Genes determine the variation in plant traits. Different versions of a gene
can lead to different traits. However, genes are not the only determinant of
such traits, and researchers are learning more about another contributor:
epigenetics. Epigenetic factors are things that regulate genes, altering
their expression, and like genes they can be inherited from generation to
generation, even though they are independent of the actual DNA sequences of
the genes.

One epigenetic mechanism is DNA methylation, which can turn genes on or off
with the addition of chemical tags called methyl groups. Genes that share
the identical DNA sequence, but have different patterns of methylation are
called epialleles. Several studies have shown that epialleles can cause
differences in traits between plant subpopulations. Mary Gehring's team at
the Whitehead Institute has described evidence that epialleles alone can
lead to different heritable traits in plants.

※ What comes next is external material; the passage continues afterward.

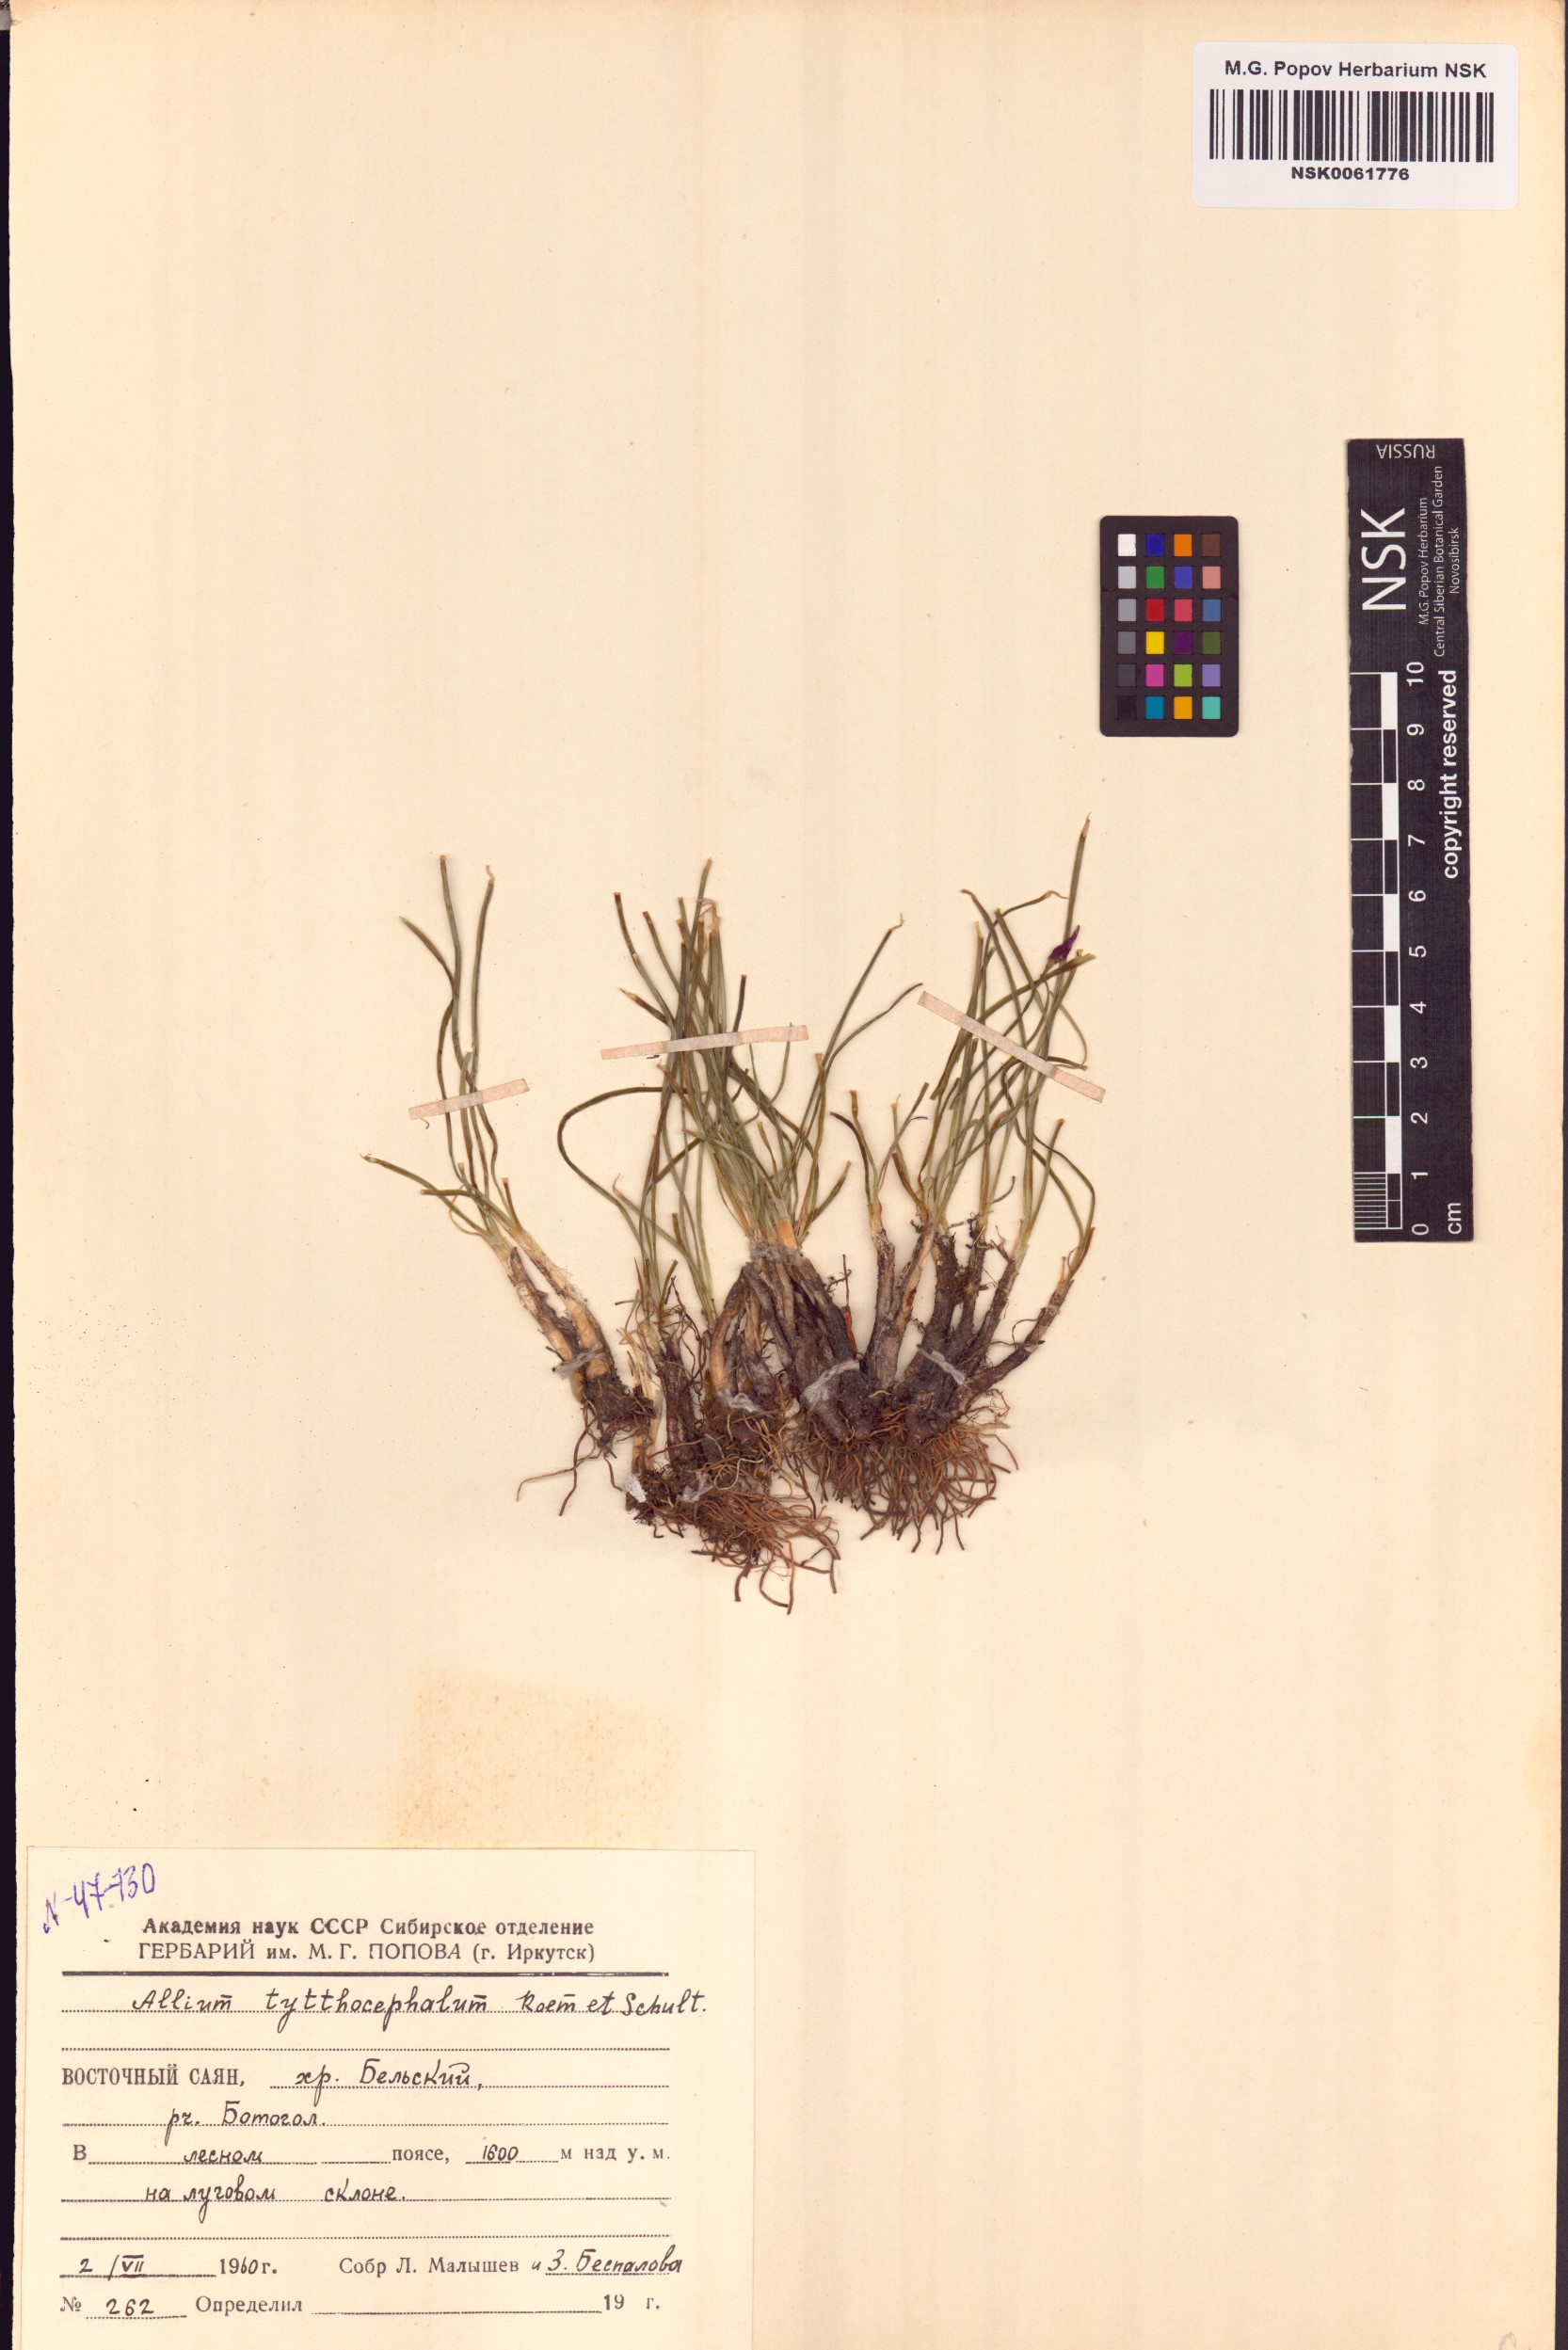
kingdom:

In plants, methylation states of genes change most frequently during seed
development, when genes are switched on or off to progress development of
the organism. During this period, a conflict of interest arises in the
genome of each seed between the parts inherited from its mother and father.
Mother plants produce seeds fertilized by different fathers at the same
time. The mother wants to give an equal share of nutrients to each seed to
have many smaller seeds. But the father's interest is only for its seed to
get the most nutrients and grow larger. This conflict plays out through an
epigenetic mechanism called imprinting, in which, through differential
methylation between the father's and mother's copies of a gene, one parent's
copy is silenced in the offspring so that only the other parent's version of
the gene is expressed.

Gehring and her team found that when the strain loses its paternal
imprinting, the timing of seed development is affected and the plant ends up
with smaller seeds. This is consistent with the theory of imprinting: When
the father's genes have the advantage, the seeds are larger than when both
parents' genes are equally expressed.